Dr Eric A Collisson: Yeah, I agree. I think the bloom is not entirely off the rose on that, but it’s not a slam dunk. And Glioblastoma is a perfect example where we had drugs to treat some of the common mutations that we saw in lung cancer and Glioblastoma, but it just turns out due to brain penetration and the biologies being different, they just weren’t as successful in Glioblastoma as they were in lung cancer. And to be honest, we didn’t really ever figure out why we’re still working on that. So I think as with all breakthroughs, it comes with footnotes and to really know it, you got to read the whole book and get to the bottom of it and keep going. So we’re getting there. We do have medicines that are used across cancers, gastric cancer and breast cancer shared mutations. Melanoma and colon cancer have FDA approved drugs that are the same, but how well they work and how they’re combined with other drugs differs.

Adam: Great. Terrific. Thank you. Really valuable.

Priya: It’s like kind of time to wrap up now, but I have just one more question because this is exciting. I believe Dr Collisson and Dr. Gilbert, you folks have just recently moved into the new UCSF center, which is exclusively for precision medicine. So it’d be great if you could let us know what the new center offers in terms of trial research, etcetera, and then we can wrap it up.

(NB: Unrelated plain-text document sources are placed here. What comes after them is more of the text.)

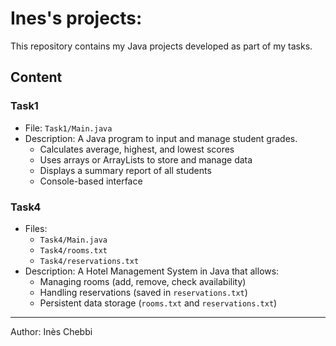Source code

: # Ines's projects:

This repository contains my Java projects developed as part of my tasks.  

##  Content

### Task1
- File: `Task1/Main.java`  
- Description: A Java program to input and manage student grades.  
  - Calculates average, highest, and lowest scores  
  - Uses arrays or ArrayLists to store and manage data  
  - Displays a summary report of all students  
  - Console-based interface  

### Task4
- Files:  
  - `Task4/Main.java`  
  - `Task4/rooms.txt`  
  - `Task4/reservations.txt`  
- Description: A Hotel Management System in Java that allows:  
  - Managing rooms (add, remove, check availability)  
  - Handling reservations (saved in `reservations.txt`)  
  - Persistent data storage (`rooms.txt` and `reservations.txt`)  

---

 Author: Inès Chebbi
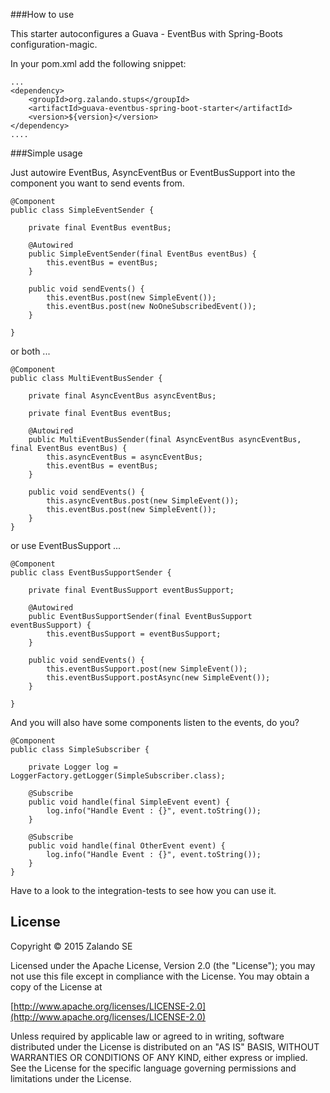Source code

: ###How to use

This starter autoconfigures a Guava - EventBus with Spring-Boots configuration-magic.

In your pom.xml add the following snippet:

    ...
    <dependency>
        <groupId>org.zalando.stups</groupId>
        <artifactId>guava-eventbus-spring-boot-starter</artifactId>
        <version>${version}</version>
    </dependency>
    ....


###Simple usage

Just autowire EventBus, AsyncEventBus or EventBusSupport into the component you want to send events from.

    @Component
    public class SimpleEventSender {
    
        private final EventBus eventBus;
    
        @Autowired
        public SimpleEventSender(final EventBus eventBus) {
            this.eventBus = eventBus;
        }
    
        public void sendEvents() {
            this.eventBus.post(new SimpleEvent());
            this.eventBus.post(new NoOneSubscribedEvent());
        }

    }

or both ...

    @Component
    public class MultiEventBusSender {

        private final AsyncEventBus asyncEventBus;
    
        private final EventBus eventBus;
    
        @Autowired
        public MultiEventBusSender(final AsyncEventBus asyncEventBus, final EventBus eventBus) {
            this.asyncEventBus = asyncEventBus;
            this.eventBus = eventBus;
        }
    
        public void sendEvents() {
            this.asyncEventBus.post(new SimpleEvent());
            this.eventBus.post(new SimpleEvent());
        }
    }

or use EventBusSupport ...

    @Component
    public class EventBusSupportSender {
    
        private final EventBusSupport eventBusSupport;
    
        @Autowired
        public EventBusSupportSender(final EventBusSupport eventBusSupport) {
            this.eventBusSupport = eventBusSupport;
        }
    
        public void sendEvents() {
            this.eventBusSupport.post(new SimpleEvent());
            this.eventBusSupport.postAsync(new SimpleEvent());
        }

    }

And you will also have some components listen to the events, do you?

    @Component
    public class SimpleSubscriber {
    
        private Logger log = LoggerFactory.getLogger(SimpleSubscriber.class);
    
        @Subscribe
        public void handle(final SimpleEvent event) {
            log.info("Handle Event : {}", event.toString());
        }
    
        @Subscribe
        public void handle(final OtherEvent event) {
            log.info("Handle Event : {}", event.toString());
        }
    }

Have to a look to the integration-tests to see how you can use it.

## License

Copyright © 2015 Zalando SE

Licensed under the Apache License, Version 2.0 (the "License");
you may not use this file except in compliance with the License.
You may obtain a copy of the License at

   [http://www.apache.org/licenses/LICENSE-2.0](http://www.apache.org/licenses/LICENSE-2.0)

Unless required by applicable law or agreed to in writing, software
distributed under the License is distributed on an "AS IS" BASIS,
WITHOUT WARRANTIES OR CONDITIONS OF ANY KIND, either express or implied.
See the License for the specific language governing permissions and
limitations under the License.

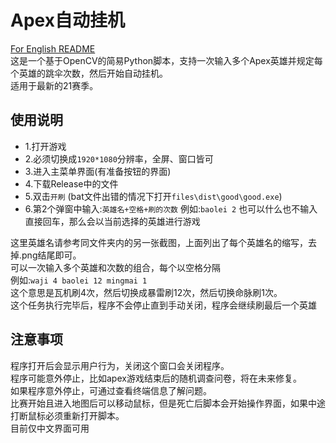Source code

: # Apex自动挂机
[For English README](/README_EN.md)<br>
这是一个基于OpenCV的简易Python脚本，支持一次输入多个Apex英雄并规定每个英雄的跳伞次数，然后开始自动挂机。
<br>适用于最新的21赛季。
## 使用说明

 - 1.打开游戏
 - 2.必须切换成`1920*1080`分辨率，全屏、窗口皆可
 - 3.进入主菜单界面(有准备按钮的界面)
 - 4.下载Release中的文件
 - 5.双击`开刷` (bat文件出错的情况下打开`files\dist\good\good.exe`)
 - 6.第2个弹窗中输入:`英雄名+空格+刷的次数` 例如:`baolei 2` 也可以什么也不输入直接回车，那么会以当前选择的英雄进行游戏

这里英雄名请参考同文件夹内的另一张截图，上面列出了每个英雄名的缩写，去掉.png结尾即可。<br>
可以一次输入多个英雄和次数的组合，每个以空格分隔<br>
例如:`waji 4 baolei 12 mingmai 1` <br>
这个意思是瓦机刷4次，然后切换成暴雷刷12次，然后切换命脉刷1次。<br>
这个任务执行完毕后，程序不会停止直到手动关闭，程序会继续刷最后一个英雄 <br>

## 注意事项
程序打开后会显示用户行为，关闭这个窗口会关闭程序。<br>
程序可能意外停止，比如apex游戏结束后的随机调查问卷，将在未来修复。<br>
如果程序意外停止，可通过查看终端信息了解问题。<br>
比赛开始且进入地图后可以移动鼠标，但是死亡后脚本会开始操作界面，如果中途打断鼠标必须重新打开脚本。<br>
目前仅中文界面可用
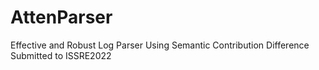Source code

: # AttenParser
Effective and Robust Log Parser Using Semantic Contribution Difference
Submitted to ISSRE2022
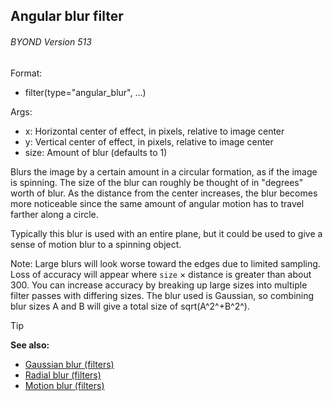 ## Angular blur filter 
###### BYOND Version 513

Format:
+   filter(type=\"angular_blur\", \...)
<!-- -->
Args:
+   x: Horizontal center of effect, in pixels, relative to image center
+   y: Vertical center of effect, in pixels, relative to image center
+   size: Amount of blur (defaults to 1)


Blurs the image by a certain amount in a circular formation, as
if the image is spinning. The size of the blur can roughly be thought of
in \"degrees\" worth of blur. As the distance from the center increases,
the blur becomes more noticeable since the same amount of angular motion
has to travel farther along a circle. 

Typically this blur is
used with an entire plane, but it could be used to give a sense of
motion blur to a spinning object. 

Note: Large blurs will look
worse toward the edges due to limited sampling. Loss of accuracy will
appear where `size` × distance is greater than about 300. You can
increase accuracy by breaking up large sizes into multiple filter passes
with differing sizes. The blur used is Gaussian, so combining blur sizes
A and B will give a total size of sqrt(A^2^+B^2^).

> [!TIP] 
> **See also:**
> +   [Gaussian blur (filters)](/ref/notes/filters/blur.md) 
> +   [Radial blur (filters)](/ref/notes/filters/radial_blur.md) 
> +   [Motion blur (filters)](/ref/notes/filters/motion_blur.md) <!-- -->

Dr Eric A Collisson: Well, it’s a beautiful building. We moved in last it’s been a month now and  I’ve had about four or five clinics in the new building. I think some of the perks are that every level has its own treatment level there. So you can actually see the patients getting the treatment on the same floor. Often they’ll go away and we won’t see them again until the next visit, two weeks. So that’s, that’s a nice feature. And also the intermingling of different professions – radiation oncology surgeons are much more interspersed than they have been. And I think that’s the key to success in these diseases, the multidisciplinary approach.

Dr Luke Gilbert: I would add, I think there’s one thing that may maybe missing here is that I’ve never set foot in this building. So we need rich history of intermixing basic researchers who are not MDs with clinician sciences. And so I think that our current, the cancer research building is a wonderful mix of PhD MD and MD, PhD scientists. And I think I should go over to the new cancer building and say hi.

Priya: This is great. Congratulations to both of you to be in a new building now. So thank you so much. More than a decade ago, the science fiction author William Gibson said, the future’s here and it’s just that it’s not evenly distributed. And the statement I feel could just as easily be applied to the field of precision medicine. And as we continue to explore and learn more, the future is definitely brighter with improved understanding and the breakthrough therapies for cancer. Dr. Gilbert. Dr. Collisson, thank you so very much for sharing all this information with us today. Thank you for your time. Heidi and Adam, thanks a lot for your participation and bringing the patient’s perspective into the discussion. And we also, thank the UCSFs Helen Diller Family Comprehensive Cancer Center and the audience. Thank you and have a great day.